Zudem entstand Sachschaden an Häusern unter anderem in Tel Aviv, Ramat Gan, Bnei Brak und Petach Tikva, wie die Nachrichtenseite „Times of Israel“ berichtet. In Rosch HaAjin wurde eine Stromleitung getroffen, was teilweise zu Stromausfall führte.
Überdies beschoss das iranische Militär Ziele in mehreren Golfstaaten. An einer Ölraffinerie in Kuwait brach ein Brand aus. In Bahrain wurden vier Menschen durch Trümmer verletzt. Zudem entstanden Schäden an zwei Gebäuden in Dubai. Eines beherbergt eine Niederlassung des amerikanischen Technologiekonzerns Oracle.
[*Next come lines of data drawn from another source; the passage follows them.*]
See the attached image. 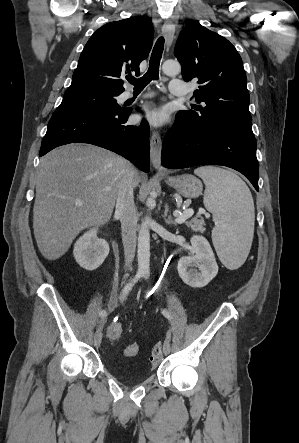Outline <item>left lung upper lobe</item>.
Instances as JSON below:
<instances>
[{"label": "left lung upper lobe", "instance_id": "5c2ea615", "mask_svg": "<svg viewBox=\"0 0 299 443\" xmlns=\"http://www.w3.org/2000/svg\"><path fill=\"white\" fill-rule=\"evenodd\" d=\"M174 55L187 82L198 79L194 110L177 114L203 129L240 127L251 129L250 97L243 62L224 37L200 24L188 25L180 34Z\"/></svg>", "mask_w": 299, "mask_h": 443}]
</instances>
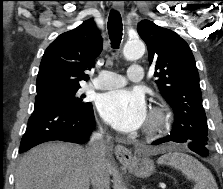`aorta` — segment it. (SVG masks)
<instances>
[{
	"instance_id": "obj_1",
	"label": "aorta",
	"mask_w": 223,
	"mask_h": 189,
	"mask_svg": "<svg viewBox=\"0 0 223 189\" xmlns=\"http://www.w3.org/2000/svg\"><path fill=\"white\" fill-rule=\"evenodd\" d=\"M145 53V45L141 40L128 41L123 48L125 59L134 61L141 58Z\"/></svg>"
}]
</instances>
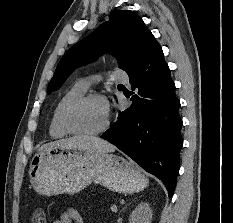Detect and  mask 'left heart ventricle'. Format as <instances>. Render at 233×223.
I'll return each mask as SVG.
<instances>
[{
  "label": "left heart ventricle",
  "instance_id": "b2bd125f",
  "mask_svg": "<svg viewBox=\"0 0 233 223\" xmlns=\"http://www.w3.org/2000/svg\"><path fill=\"white\" fill-rule=\"evenodd\" d=\"M107 121L102 109V99H94L81 106L74 117L75 125L82 131L95 132Z\"/></svg>",
  "mask_w": 233,
  "mask_h": 223
}]
</instances>
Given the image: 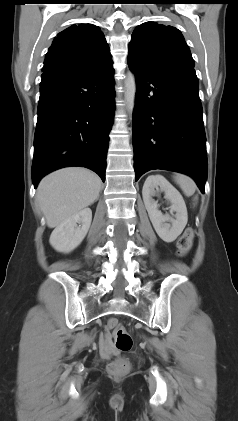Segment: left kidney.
I'll return each instance as SVG.
<instances>
[{
	"instance_id": "obj_1",
	"label": "left kidney",
	"mask_w": 238,
	"mask_h": 421,
	"mask_svg": "<svg viewBox=\"0 0 238 421\" xmlns=\"http://www.w3.org/2000/svg\"><path fill=\"white\" fill-rule=\"evenodd\" d=\"M158 188L165 193V198L171 202L170 212H176L174 218L170 215H163L158 210V204L153 199L156 194L155 189ZM142 196L149 218L158 236L167 243L173 242L182 233L188 221L187 208L181 194L163 176L156 175L149 176L146 179Z\"/></svg>"
}]
</instances>
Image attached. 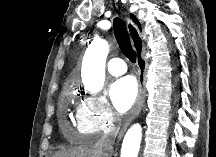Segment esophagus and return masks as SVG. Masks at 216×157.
<instances>
[{"label":"esophagus","instance_id":"1","mask_svg":"<svg viewBox=\"0 0 216 157\" xmlns=\"http://www.w3.org/2000/svg\"><path fill=\"white\" fill-rule=\"evenodd\" d=\"M127 28H128V32L130 34L132 43L134 45V48L137 52V64L139 67V73L141 75V82L139 83V91H138V95L136 98V101L131 109V113L130 116L128 117V119L126 120V122L124 123L119 135H118V140H120L125 131L127 130L128 126L130 125V123L135 119V117L139 114V112L141 111V108L143 106L144 100H145V87H144V82H145V77H146V66L144 65V63L141 61V59L143 60L142 57V51L144 49V46H142L141 52L138 51L136 49V45L134 43V31H136L138 33L137 27L135 26V24L130 20L127 19ZM144 61V60H143Z\"/></svg>","mask_w":216,"mask_h":157}]
</instances>
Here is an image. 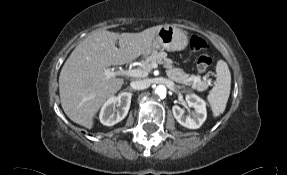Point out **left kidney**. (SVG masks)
Here are the masks:
<instances>
[{"mask_svg": "<svg viewBox=\"0 0 287 175\" xmlns=\"http://www.w3.org/2000/svg\"><path fill=\"white\" fill-rule=\"evenodd\" d=\"M186 102L189 107L194 108V112L190 116L184 115V110L178 105L172 107L173 115L177 122L189 129L199 128L207 117L206 103L203 99L195 94L186 95Z\"/></svg>", "mask_w": 287, "mask_h": 175, "instance_id": "5707ae66", "label": "left kidney"}]
</instances>
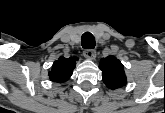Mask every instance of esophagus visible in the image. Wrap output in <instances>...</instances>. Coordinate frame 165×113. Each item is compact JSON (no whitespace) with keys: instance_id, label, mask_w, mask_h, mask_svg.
I'll return each mask as SVG.
<instances>
[{"instance_id":"34e87169","label":"esophagus","mask_w":165,"mask_h":113,"mask_svg":"<svg viewBox=\"0 0 165 113\" xmlns=\"http://www.w3.org/2000/svg\"><path fill=\"white\" fill-rule=\"evenodd\" d=\"M83 55L87 59H94L96 57V52L93 49H85Z\"/></svg>"}]
</instances>
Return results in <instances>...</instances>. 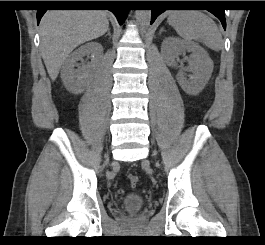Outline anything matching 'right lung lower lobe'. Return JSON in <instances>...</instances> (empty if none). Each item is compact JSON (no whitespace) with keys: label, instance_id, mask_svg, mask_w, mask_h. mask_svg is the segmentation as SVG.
<instances>
[{"label":"right lung lower lobe","instance_id":"obj_1","mask_svg":"<svg viewBox=\"0 0 265 245\" xmlns=\"http://www.w3.org/2000/svg\"><path fill=\"white\" fill-rule=\"evenodd\" d=\"M92 2H99V3H92ZM124 3L122 1H88L87 3H80L78 6L82 7H107L108 10L112 11L120 24H123L127 10L123 8ZM56 6H69L67 3H59ZM46 12V9H39L37 10V23L39 24L40 19Z\"/></svg>","mask_w":265,"mask_h":245}]
</instances>
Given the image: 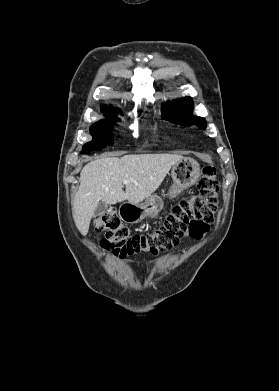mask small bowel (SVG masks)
<instances>
[{"mask_svg":"<svg viewBox=\"0 0 279 391\" xmlns=\"http://www.w3.org/2000/svg\"><path fill=\"white\" fill-rule=\"evenodd\" d=\"M185 235H189L190 236V234L188 232H186Z\"/></svg>","mask_w":279,"mask_h":391,"instance_id":"c3829d8e","label":"small bowel"}]
</instances>
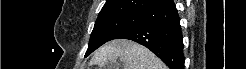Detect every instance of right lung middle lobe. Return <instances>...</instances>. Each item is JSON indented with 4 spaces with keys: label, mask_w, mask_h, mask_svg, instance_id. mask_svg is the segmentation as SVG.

Suche nach amerikanischem Piloten
Das US-Militär sucht unterdessen nach einem vermissten Piloten, nachdem am Freitag im Iran zwei amerikanische Kampfjets angegriffen wurden. Ein Besatzungsmitglied konnte gerettet werden. Der Iran setzte eine Belohnung für denjenigen aus, der den Vermissten ausfindig macht. Im Laufe des Ende Februar begonnenen Krieges hatte es bereits mehrmals iranische Falschberichte über einen angeblichen Abschuss bemannter feindlicher Flugobjekte gegeben.
Die israelische Armee indes setzte ihre Angriffe auf strategische Infrastruktur in Teheran fort. Iranische Medien berichteten von Beschuss auch im Süden. Dieser habe unter anderem petrochemischer Industrie und einer Zementfabrik gegolten. Auf dem Gelände des Kraftwerkes Buschehr sei ein Mitarbeiter getötet worden.
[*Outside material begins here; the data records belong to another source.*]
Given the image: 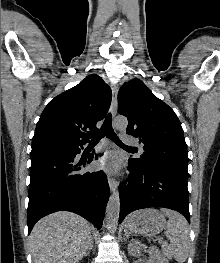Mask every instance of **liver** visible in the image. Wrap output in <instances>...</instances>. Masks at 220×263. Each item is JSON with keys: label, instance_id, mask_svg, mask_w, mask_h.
I'll list each match as a JSON object with an SVG mask.
<instances>
[{"label": "liver", "instance_id": "6515ba94", "mask_svg": "<svg viewBox=\"0 0 220 263\" xmlns=\"http://www.w3.org/2000/svg\"><path fill=\"white\" fill-rule=\"evenodd\" d=\"M92 229L87 220L72 212L42 218L29 238L34 263H78L89 248Z\"/></svg>", "mask_w": 220, "mask_h": 263}]
</instances>
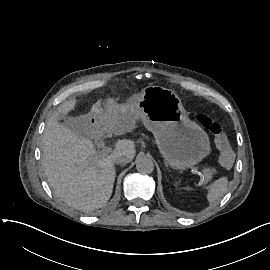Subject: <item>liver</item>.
<instances>
[{
  "instance_id": "6515ba94",
  "label": "liver",
  "mask_w": 270,
  "mask_h": 270,
  "mask_svg": "<svg viewBox=\"0 0 270 270\" xmlns=\"http://www.w3.org/2000/svg\"><path fill=\"white\" fill-rule=\"evenodd\" d=\"M76 100L63 103L58 113L67 114L74 109ZM128 114L113 120L109 130L117 135L131 132L141 111L135 106V97L130 99ZM103 125H107L102 119ZM43 157L45 175L55 195L75 209L92 211L103 207L111 197L115 181L113 155L122 154L131 161L135 156L132 141L119 140L113 153L102 157L96 154L89 138L79 136L57 121L49 119L43 134Z\"/></svg>"
}]
</instances>
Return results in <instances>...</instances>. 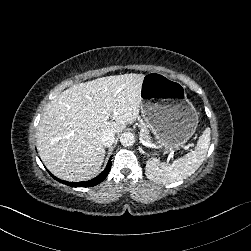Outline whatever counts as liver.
Instances as JSON below:
<instances>
[{
  "mask_svg": "<svg viewBox=\"0 0 251 251\" xmlns=\"http://www.w3.org/2000/svg\"><path fill=\"white\" fill-rule=\"evenodd\" d=\"M143 79L144 74L137 73L100 77L71 86L53 99L36 132L45 167L69 182L98 175L106 155L101 133H119L137 118Z\"/></svg>",
  "mask_w": 251,
  "mask_h": 251,
  "instance_id": "obj_1",
  "label": "liver"
}]
</instances>
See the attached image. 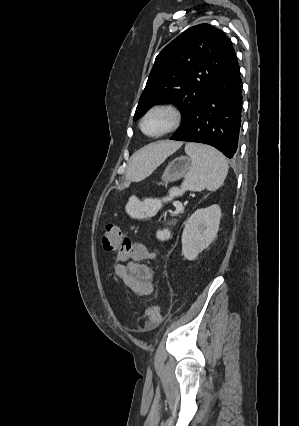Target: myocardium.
Returning a JSON list of instances; mask_svg holds the SVG:
<instances>
[{
    "instance_id": "1",
    "label": "myocardium",
    "mask_w": 299,
    "mask_h": 426,
    "mask_svg": "<svg viewBox=\"0 0 299 426\" xmlns=\"http://www.w3.org/2000/svg\"><path fill=\"white\" fill-rule=\"evenodd\" d=\"M158 111H165L167 113H169L172 117V123L171 125L164 131L158 133V134H148L145 132L144 130V122L146 121V119L153 113L158 112ZM182 122V114L180 112V110L173 104L170 103H159V104H155L153 106H151L143 115V117L141 118L139 127L141 132L150 138H160L163 136H166L168 134L173 133L174 131H176Z\"/></svg>"
}]
</instances>
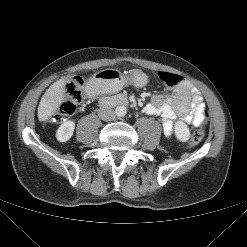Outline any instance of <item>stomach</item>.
I'll use <instances>...</instances> for the list:
<instances>
[{
  "label": "stomach",
  "mask_w": 247,
  "mask_h": 247,
  "mask_svg": "<svg viewBox=\"0 0 247 247\" xmlns=\"http://www.w3.org/2000/svg\"><path fill=\"white\" fill-rule=\"evenodd\" d=\"M147 82V75L140 70H134L129 76H124L116 70L106 69L94 74L88 85L97 92H111L127 84L143 87Z\"/></svg>",
  "instance_id": "0dacf381"
}]
</instances>
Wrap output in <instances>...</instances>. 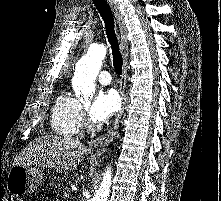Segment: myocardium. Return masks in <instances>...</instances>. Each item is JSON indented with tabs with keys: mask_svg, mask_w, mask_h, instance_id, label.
Segmentation results:
<instances>
[{
	"mask_svg": "<svg viewBox=\"0 0 221 201\" xmlns=\"http://www.w3.org/2000/svg\"><path fill=\"white\" fill-rule=\"evenodd\" d=\"M84 125H85L86 128L92 129V130L97 128V126L94 123H92L89 119H86L84 121Z\"/></svg>",
	"mask_w": 221,
	"mask_h": 201,
	"instance_id": "myocardium-1",
	"label": "myocardium"
}]
</instances>
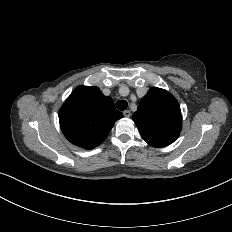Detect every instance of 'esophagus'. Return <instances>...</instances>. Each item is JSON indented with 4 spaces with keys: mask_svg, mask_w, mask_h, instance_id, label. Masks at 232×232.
<instances>
[{
    "mask_svg": "<svg viewBox=\"0 0 232 232\" xmlns=\"http://www.w3.org/2000/svg\"><path fill=\"white\" fill-rule=\"evenodd\" d=\"M123 115L125 116V117H130V115H131V111L130 110H125L124 112H123Z\"/></svg>",
    "mask_w": 232,
    "mask_h": 232,
    "instance_id": "obj_1",
    "label": "esophagus"
}]
</instances>
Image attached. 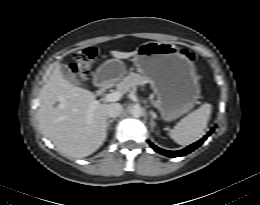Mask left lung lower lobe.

Die Iranische Revolutionsgarde spricht derweil von einem Angriff auf ein Schiff, das „eine Verbindung zu Israel hat“. Dieses sei durch den Beschuss in der Straße von Hormus in Brand geraten. Die maritime Standortverfolgung ergab laut der Zeitung „Yediot Aharonot“, dass es sich um das Containerschiff MSC Ishyka handeln müsste. Dieses fährt unter liberianischer Flagge. Die Berichte über einen Angriff lassen sich nicht unabhängig überprüfen.
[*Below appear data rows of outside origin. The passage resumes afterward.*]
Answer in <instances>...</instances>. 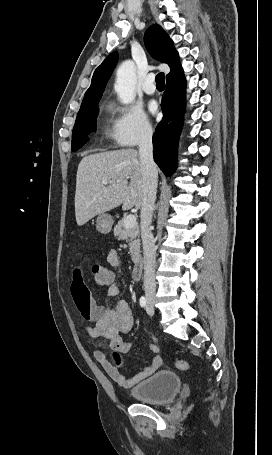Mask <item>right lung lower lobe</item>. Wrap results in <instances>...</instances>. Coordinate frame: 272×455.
<instances>
[{"label":"right lung lower lobe","mask_w":272,"mask_h":455,"mask_svg":"<svg viewBox=\"0 0 272 455\" xmlns=\"http://www.w3.org/2000/svg\"><path fill=\"white\" fill-rule=\"evenodd\" d=\"M185 94L184 73L167 80L161 103L164 117L153 135V157L166 176H171L177 167V144L183 123Z\"/></svg>","instance_id":"1"}]
</instances>
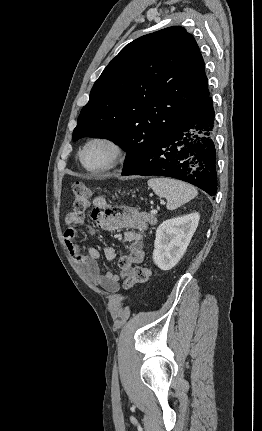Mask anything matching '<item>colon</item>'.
Segmentation results:
<instances>
[{
	"instance_id": "5ec220e1",
	"label": "colon",
	"mask_w": 262,
	"mask_h": 431,
	"mask_svg": "<svg viewBox=\"0 0 262 431\" xmlns=\"http://www.w3.org/2000/svg\"><path fill=\"white\" fill-rule=\"evenodd\" d=\"M91 203V193L88 187L81 182H77L72 188V213L75 224L81 223L84 219L85 212ZM116 211L114 206H108L107 212ZM151 278V270L148 267L138 266L134 269L133 274L123 281V287L129 288L135 284H147Z\"/></svg>"
}]
</instances>
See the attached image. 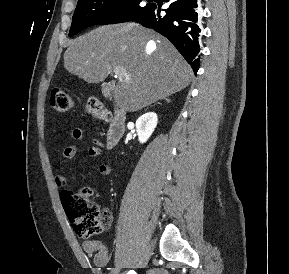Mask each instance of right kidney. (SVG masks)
I'll list each match as a JSON object with an SVG mask.
<instances>
[{
    "instance_id": "obj_1",
    "label": "right kidney",
    "mask_w": 289,
    "mask_h": 274,
    "mask_svg": "<svg viewBox=\"0 0 289 274\" xmlns=\"http://www.w3.org/2000/svg\"><path fill=\"white\" fill-rule=\"evenodd\" d=\"M158 117L154 112H148L140 116L136 121V131L140 143H145L153 133L157 125Z\"/></svg>"
}]
</instances>
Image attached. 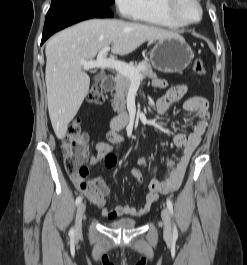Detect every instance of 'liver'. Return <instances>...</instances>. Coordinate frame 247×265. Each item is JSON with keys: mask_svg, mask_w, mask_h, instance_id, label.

In staatlichen iranischen Medien hieß es, Schiffe mit lebenswichtigen Waren und humanitärer Hilfe dürften die Straße von Hormus passieren – wenn sie iranische Häfen oder Ziele im Golf von Oman ansteuern. (eh)
3 Kommentare
Ich wünsche dem abgeschossenen amerikanischen Kampfpiloten viel Glück.
Hat Trump nicht gesagt, dass Iran keine Luftwaffe, keine Luftabwehr und auch sonst nix mehr hat ? Ich wünsche natürlich auch, dass der amerikanische Navigator unbeschadet davon kommt, Vielleicht können ihn die Israelis da herausholen ?
Die israelische Armee setzte ihre Angriffe auf strategische Infrastruktur in Teheran fort. Muss das sein? Ja, je mehr desto besser.